Following the historical nuclear agreement between Iran and the United States, sanctions that had been placed on Iran look like they’re easing up. In the last six months, many bans and sanctions have been lifted, allowing Iran to once again join the world market.

Formerly a country on the forefront of modernization in terms of technology, politics, and culture, Iran had fallen behind during the sanction regime. Now, the country is looking to get back on its feet, and back to its former glory.

Due to the sanctions, Iran has a woefully inadequate civil aviation industry. Already having settled a 27 billion dollar deal with the European company Airbus, and adding 118 aircrafts to its fleet, the country is looking to bolster its civil fleet by purchasing jets in a multi-billion dollar deal with American aircraft manufacturer Boeing.

Iran is seeking 400 aircrafts, including the ones already obtained through Airbus, to fully modernize its fleet and have a thriving civil aviation industry again.

The deal will be announced shortly, according to Iranian media sources, by Iran’s minister of roads and urban development, Abbas Akhoundi. The deal is not set in stone, however, as there are certain factors that may derail it.
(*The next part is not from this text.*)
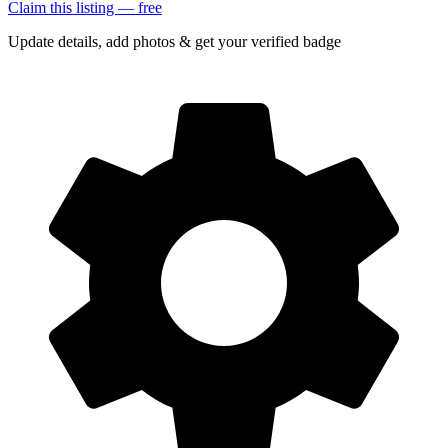
Claim this listing — free
Update details, add photos & get your verified badge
The Boeing-Iran deal could be historic

The Boeing deal, if it goes through will be historic for several reasons. Firstly, if the deal goes through, it will be the first time since the Islamic Revolution in 1979 that an American civil aircraft would be flying over Iran.

Secondly, the deal, if it were to go through, would be the biggest deal in terms of monetary value that Iran will participate in after the lifting of the sanctions around six months ago. Both the Iranian government and Boeing officials remain closemouthed about the deal, cognizant of its many pitfalls.

Ban on the use of dollars in trade, and Republicans, may derail the deal

Of the different problems that this deal could be faced with, perhaps the most significant issue is that sanctions still ban the use of dollars in trade in any deal that Iran might engineer. Without the access to this valuable currency, negotiations with an American company can become very difficult to pull off easily.

More opposition can also be expected from those who opposed the nuclear agreement that prompted the lifting of the sanctions in the first place—Republican lawmakers and other conservatives in power might choose to steamroll this deal.